UUID - rFronteddu/general_wiki GitHub Wiki
UUID
Universally Unique Identifiers, also known as UUIDs, are designed to allow developers to generate unique IDs guaranteeing uniqueness across systems.
In 2024, there are five official version of UUIDs.
UUID 1
UUIDv1 is known as time-based UUID and can be broken down as follows:
This timestamp uses Oct 10, 1568 (time the Gregorian calendar started to be widely used) as its base. The embedded timestamp grows in 100ns increments from this date, which is then used to set time_low, time_mid, time_hi segments of the UUID. The third segment of the UUID contains the version as well as time_hi and occupies the first character of that segment. Note that this is true for all version for UUIDs.
The reserved portions is also known as the variant of the UUID, which determines how the bits within the UUID are used. The last segment is the node, which is the unique address of the system generating the UUID.
UUIDv2
Version 2 has the low_time replaced with a POSIX user ID. This version is rarely used because since low_time is where much of the variability of UUIDs reside, replacing this segment increased the chance of collision.
UUIDv3 and v5
Version 3 and 5 are similar, they are deterministic so that using the same information, the same UUID can be generated. These implementations use a namespace (itself a UUID) and a name. These values are run through HASHING to generate a 128-bit value that can be represented as a UUID.

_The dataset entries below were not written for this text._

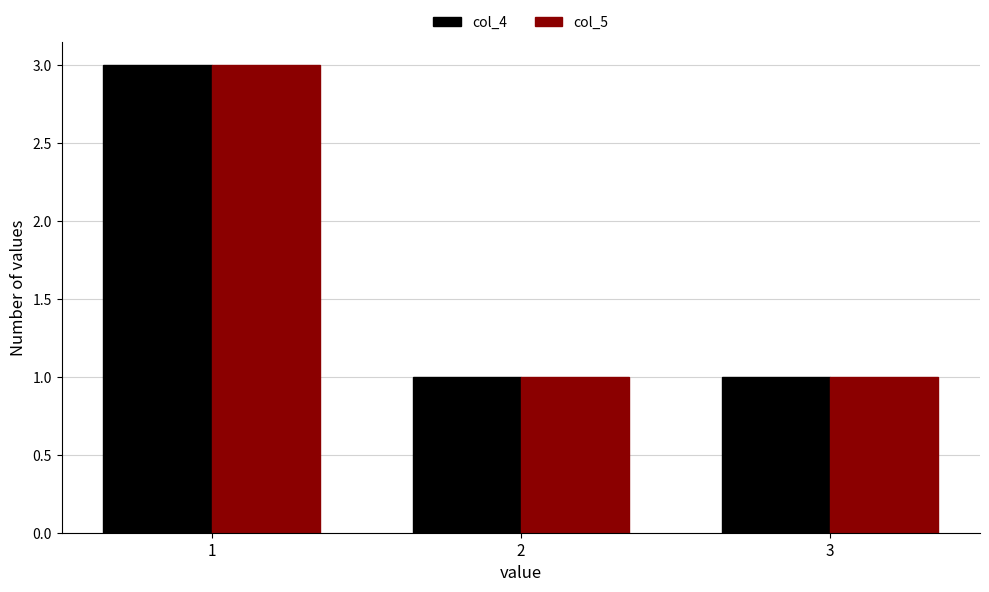

Which label corresponds to the largest value in the chart?

1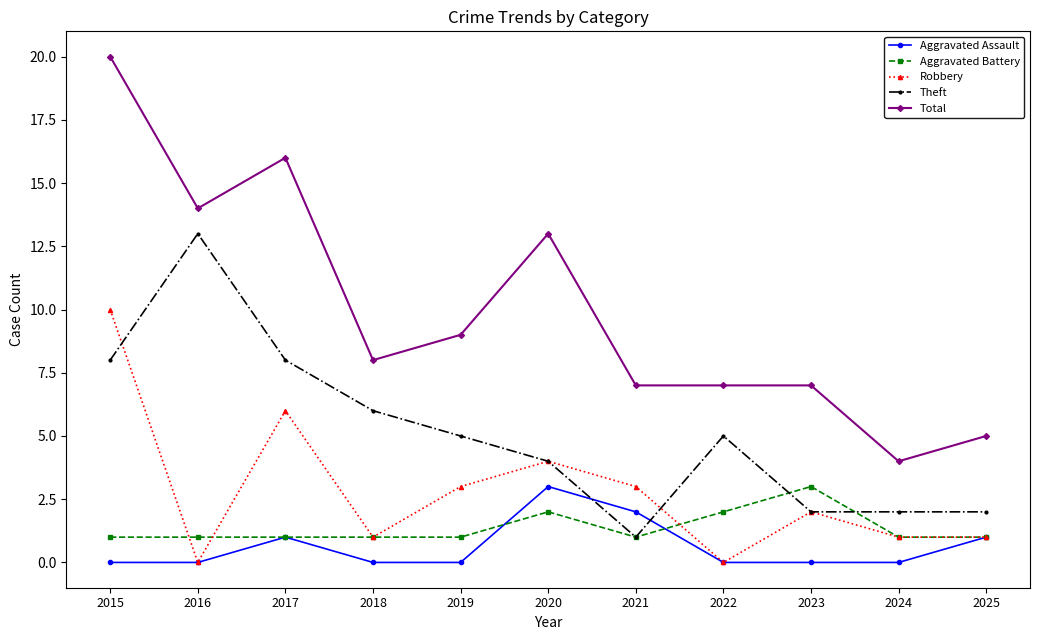

What is the difference between the second highest and minimum values in the Aggravated Assault series?

2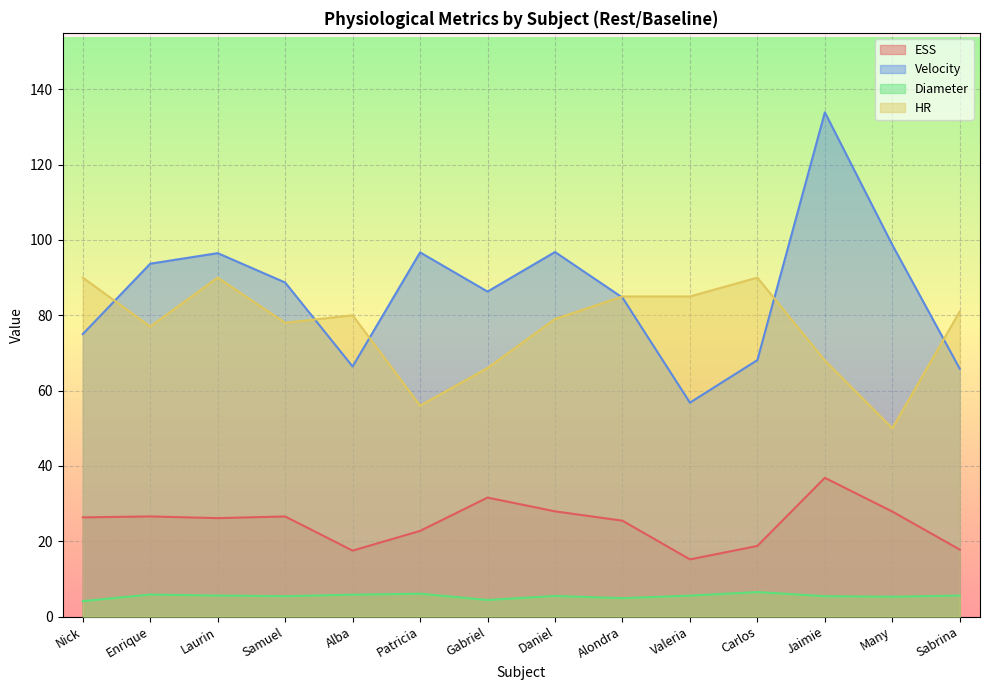

What position from the left is Gabriel?

7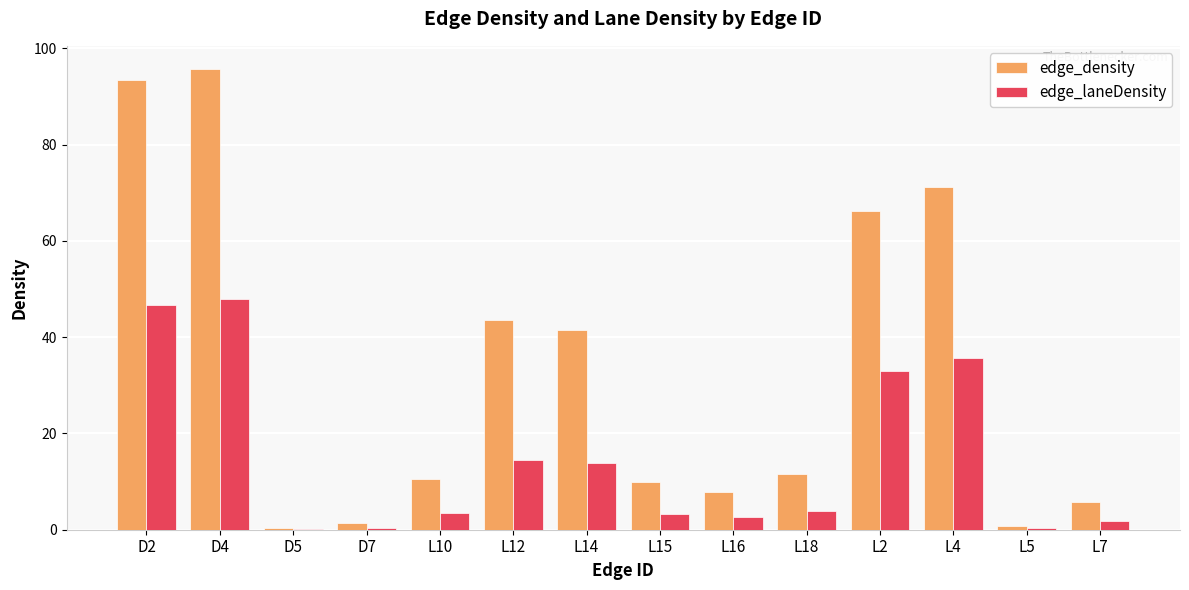

How many series are shown in this chart?

2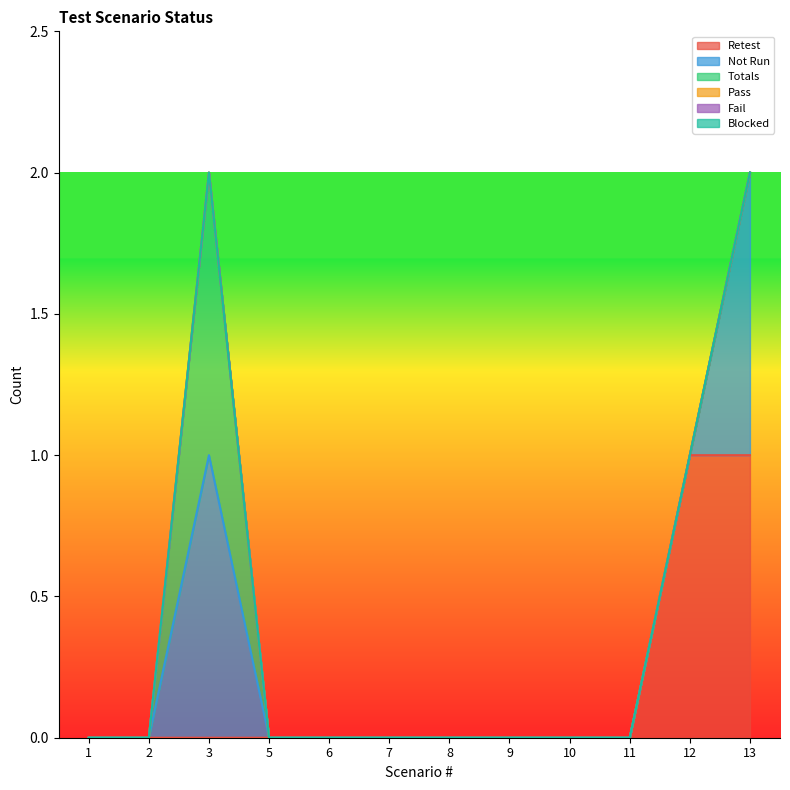

Does the chart display data point markers on the line(s)?

No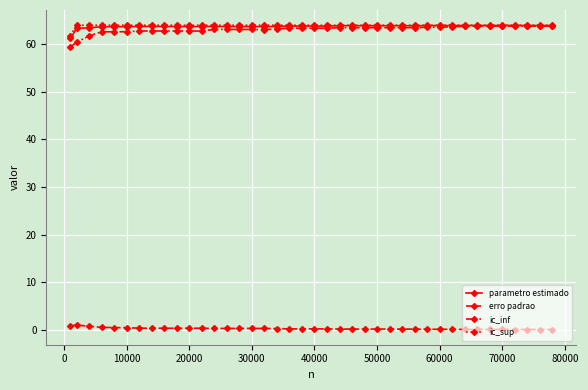

What is the maximum value shown in the chart?

64.0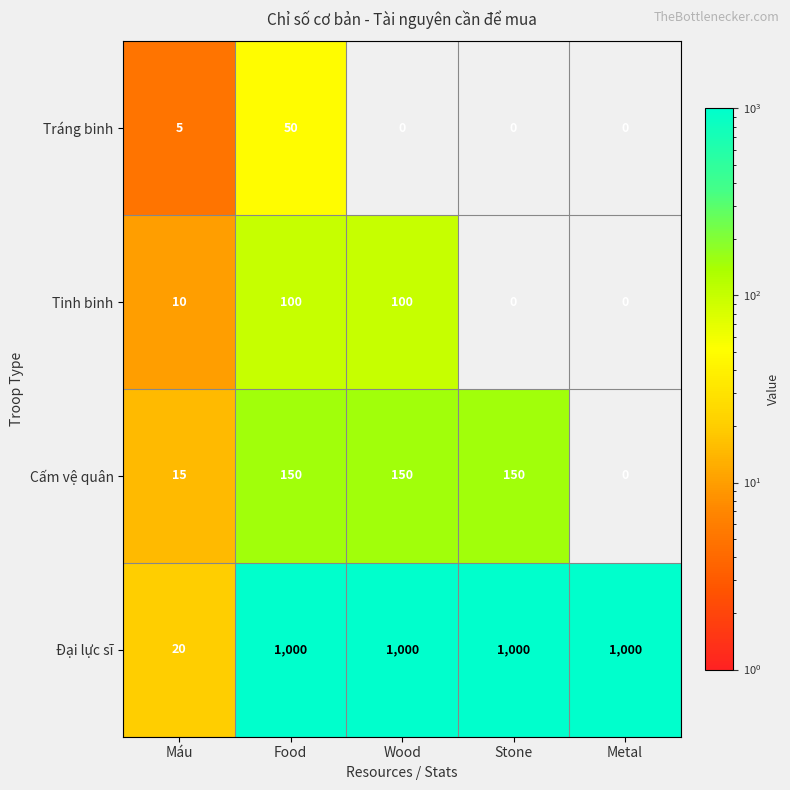

Is it true that Tráng binh equals 5 at Máu?

True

The key difference between 3 and 5 is that the first uses MD5 hashing while the second uses SHA1.
UUIDv4
Version 4 is known as the random variant because the value of the UUID is almost entirely random excluding the part of the UUID that specifies the version (which will always be 4).
UUIDv6
Version 6 is nearly identical to 1 but the bits used to capture the timestamp are flipped. The main reason is to create a version compatible with v1 but allowing these values to be more sortable since the most significant portion of the timestamp is upfront.
UUIDv7
Version 7 is also a time-based UUID variant that integrates the more commonly used Unix Epoch timestamp instead of the Gregorian date. The other key difference is that the node is replaced with randomness, making these UUIDs less trackable back to their source.
UUIDv8
Version 8 is the latest that permits vendor-specific implementations while adhering to RFC standards. The only requirements is that the version is specified in the usual position.
UUIDs and MySQL
There are several tradeoffs to using a UUID as a primary key instead of an auto-incrementing integer.
Insert Performance
MySQL has indexes take the form of a B+ Tree, adding random index can be very inefficient due to page splitting and rebalancing.
Higher Storage Utilization
An autoincrementing index will consume 32 bits of storage per value, a compacted UUID will use 128 bits (4x consumption). A readable one much more, a CHAR(36) would consume 288 bits per UUID (9x).
In addiction, secondary index will consume more space too since they use the primary key as a pointer to the actual row.
There are also DBs that assume pages will be incremented predictably. InnoDB will fill pages to about 94% before creating a new page. When random, the space for each page can be as low as 54%.